The Bhutanese potato sector faces several challenges. Climate change is altering temperature and precipitation patterns in highland growing areas, potentially undermining the cool-climate advantage that has defined the industry. Late blight (Phytophthora infestans), the most damaging potato disease globally, is present in Bhutan and poses an ongoing threat, particularly in wetter years. Bacterial wilt, viral diseases, and the potato tuber moth also affect yields. Storage losses remain significant — many farmers lack access to modern cold stores and rely on traditional storage methods that result in substantial spoilage and sprouting. The dependence on a small number of export markets, principally India and to a lesser extent Bangladesh, creates vulnerability to trade disruptions and price swings. Human-wildlife conflict is another persistent concern: wild boar, porcupines, and monkeys damage potato fields in many areas, and farmers report that crop losses to wildlife have increased as forest-dwelling animal populations have grown under Bhutan's strict conservation policies. Labour shortages, driven by rural-to-urban migration among younger Bhutanese, further constrain production in traditional growing areas.[3]

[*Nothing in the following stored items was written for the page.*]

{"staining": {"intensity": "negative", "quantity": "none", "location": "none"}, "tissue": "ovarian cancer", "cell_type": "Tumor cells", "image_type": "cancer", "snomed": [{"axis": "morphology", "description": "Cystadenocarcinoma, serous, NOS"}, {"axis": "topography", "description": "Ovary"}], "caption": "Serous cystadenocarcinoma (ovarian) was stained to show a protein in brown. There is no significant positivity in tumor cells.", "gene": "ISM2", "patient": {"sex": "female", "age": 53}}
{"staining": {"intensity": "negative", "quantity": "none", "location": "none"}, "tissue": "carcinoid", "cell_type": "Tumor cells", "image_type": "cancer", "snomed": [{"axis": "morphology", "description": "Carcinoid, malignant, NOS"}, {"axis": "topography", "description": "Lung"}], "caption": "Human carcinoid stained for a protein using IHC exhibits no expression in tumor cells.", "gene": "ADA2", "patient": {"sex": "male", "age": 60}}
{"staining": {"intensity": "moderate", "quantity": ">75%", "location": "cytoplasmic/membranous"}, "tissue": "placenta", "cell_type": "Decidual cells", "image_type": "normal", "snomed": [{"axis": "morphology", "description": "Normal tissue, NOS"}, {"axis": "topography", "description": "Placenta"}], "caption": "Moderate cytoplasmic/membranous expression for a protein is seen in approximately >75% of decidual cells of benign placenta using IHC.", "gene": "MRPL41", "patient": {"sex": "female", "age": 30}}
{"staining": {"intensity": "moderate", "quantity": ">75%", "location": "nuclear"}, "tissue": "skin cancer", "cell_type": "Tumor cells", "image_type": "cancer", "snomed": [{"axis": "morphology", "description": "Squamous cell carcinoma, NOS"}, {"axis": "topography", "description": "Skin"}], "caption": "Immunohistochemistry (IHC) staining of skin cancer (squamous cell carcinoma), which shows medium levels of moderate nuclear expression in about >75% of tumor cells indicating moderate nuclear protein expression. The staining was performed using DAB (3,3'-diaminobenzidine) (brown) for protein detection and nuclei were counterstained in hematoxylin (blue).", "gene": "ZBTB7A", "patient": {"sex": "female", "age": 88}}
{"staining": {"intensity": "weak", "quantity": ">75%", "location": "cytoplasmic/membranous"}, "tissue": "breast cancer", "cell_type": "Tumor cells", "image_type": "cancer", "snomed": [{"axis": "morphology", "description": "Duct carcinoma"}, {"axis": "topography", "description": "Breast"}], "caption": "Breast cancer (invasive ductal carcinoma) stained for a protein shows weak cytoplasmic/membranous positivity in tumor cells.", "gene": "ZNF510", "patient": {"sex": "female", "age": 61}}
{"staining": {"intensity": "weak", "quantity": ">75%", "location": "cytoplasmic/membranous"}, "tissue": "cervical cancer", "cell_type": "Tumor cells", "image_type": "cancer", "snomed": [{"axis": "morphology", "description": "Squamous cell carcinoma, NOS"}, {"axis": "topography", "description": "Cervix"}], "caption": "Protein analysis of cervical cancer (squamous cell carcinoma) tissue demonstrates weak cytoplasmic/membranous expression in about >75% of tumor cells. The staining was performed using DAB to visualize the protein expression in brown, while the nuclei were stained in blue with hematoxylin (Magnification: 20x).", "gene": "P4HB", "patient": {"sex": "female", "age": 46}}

Looking ahead, the government's agricultural strategy emphasises improved storage infrastructure, strengthened seed multiplication capacity, diversification of export markets, and value-added processing (potato chips, dehydrated potatoes). The potential for organic certification — capitalising on Bhutan's low-input farming traditions — offers another pathway to premium market access. For the thousands of farming families in Phobjikha, Bumthang, Haa, and beyond, the humble potato remains the most important economic crop in a country where agriculture is still the largest source of rural employment.[1]

References

  1. Ministry of Agriculture and Forests, Royal Government of Bhutan.
  2. "Statistical Yearbook of Bhutan." National Statistics Bureau of Bhutan.
  3. "FAO Bhutan Country Programme." Food and Agriculture Organisation of the United Nations.
  4. Tshering, D. et al. "Potato Seed System in Bhutan." Acta Horticulturae, 2019.
  5. Royal Society for Protection of Nature (RSPN), Bhutan.
  6. "Potato Export Revenue Falls." Kuensel.
  7. "Bhutan Country Programme." International Fund for Agricultural Development (IFAD).
  8. "Potato Is Still the King of Bhutanese Cash Crops." The Bhutanese.